### ТЕКСТ ДЛЯ ЧТЕНИЯ
⟨

Не просто обстоит дело и со славой Есенина. Еще и до сих пор его слава во многом зиждется на некоторых стихах (в частности, из цикла "Москва кабацкая"), которые не выражают самого глубокого и ценного существа его поэзии и, кроме того, понимаются поверхностно и ложно. Далеко не всякий почитатель Есенина воспринимает то "высшее моцартовское начало" и тот трагедийный смысл, которые составляют сердцевину творчества поэта и определяют его величие. Слава, таким образом, оказывается отчасти случайной...

Наконец, есть великие поэты прошлого, которые и до сих пор не получили того признания, которого они всецело заслуживают. Среди них и Афанасий Фет, и даже Тютчев и, тем более, Боратынский и Иннокентий Анненский.

Но утешимся: истинные поэты бессмертны и, следовательно, могут подождать...

Нельзя не сказать и о том, что поэзия — как и искусство в целом существует вовсе не только для повседневного "потребления", для "обслуживания" возможно более широкого круга читателей.

⟩

### ЗАДАНИЯ
**A)** Назовите всех великих поэтов прошлого, которые, согласно тексту о славе Есенина, до сих пор не получили заслуженного признания.
**B)** Перепишите отрывок текста о славе Есенина, заменив «поэты» на «художники». Начните со слов «Не просто обстоит» и остановитесь после слов «следовательно, могут подождать...».
Приведённый далее перечень взят из другого источника.

### ИСХОДНЫЕ ДАННЫЕ
⟨

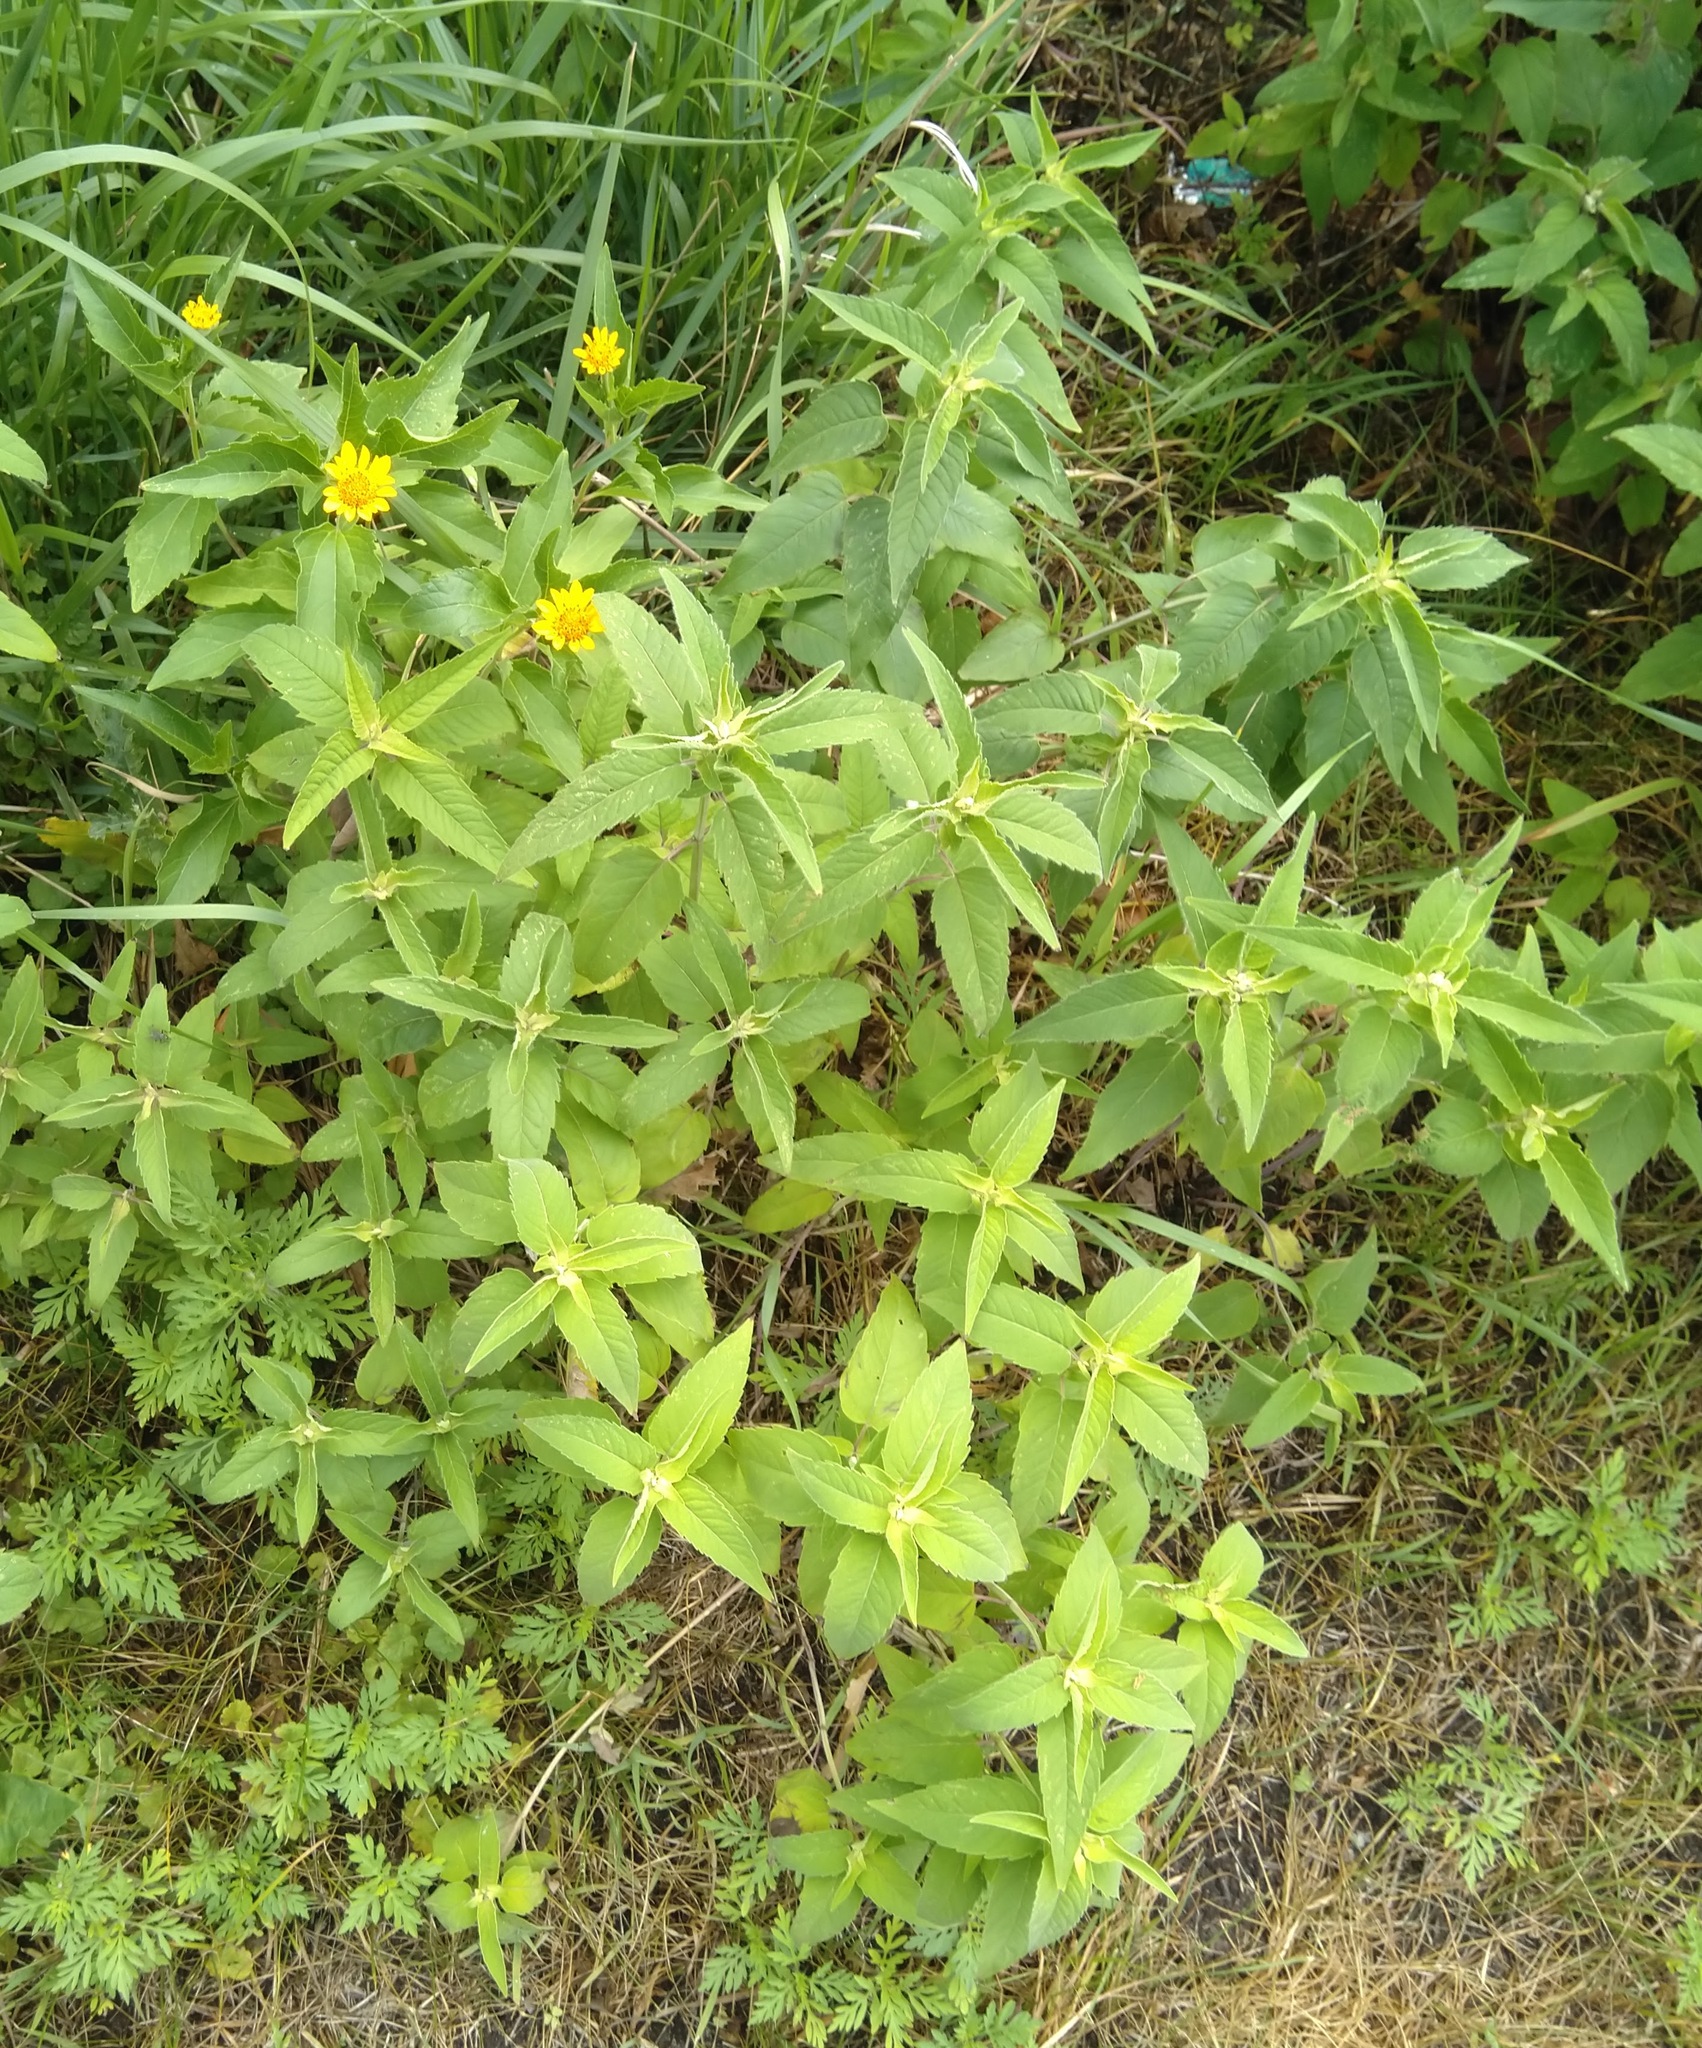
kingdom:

⟩

### ОТВЕТЫ
**A)** Афанасий Фет, Тютчев, Боратынский, Иннокентий Анненский.

**B)**
Не просто обстоит дело и со славой Есенина. Еще и до сих пор его слава во многом зиждется на некоторых стихах (в частности, из цикла "Москва кабацкая"), которые не выражают самого глубокого и ценного существа его поэзии и, кроме того, понимаются поверхностно и ложно. Далеко не всякий почитатель Есенина воспринимает то "высшее моцартовское начало" и тот трагедийный смысл, которые составляют сердцевину творчества поэта и определяют его величие. Слава, таким образом, оказывается отчасти случайной...

Наконец, есть великие художники прошлого, которые и до сих пор не получили того признания, которого они всецело заслуживают. Среди них и Афанасий Фет, и даже Тютчев и, тем более, Боратынский и Иннокентий Анненский.

Но утешимся: истинные художники бессмертны и, следовательно, могут подождать...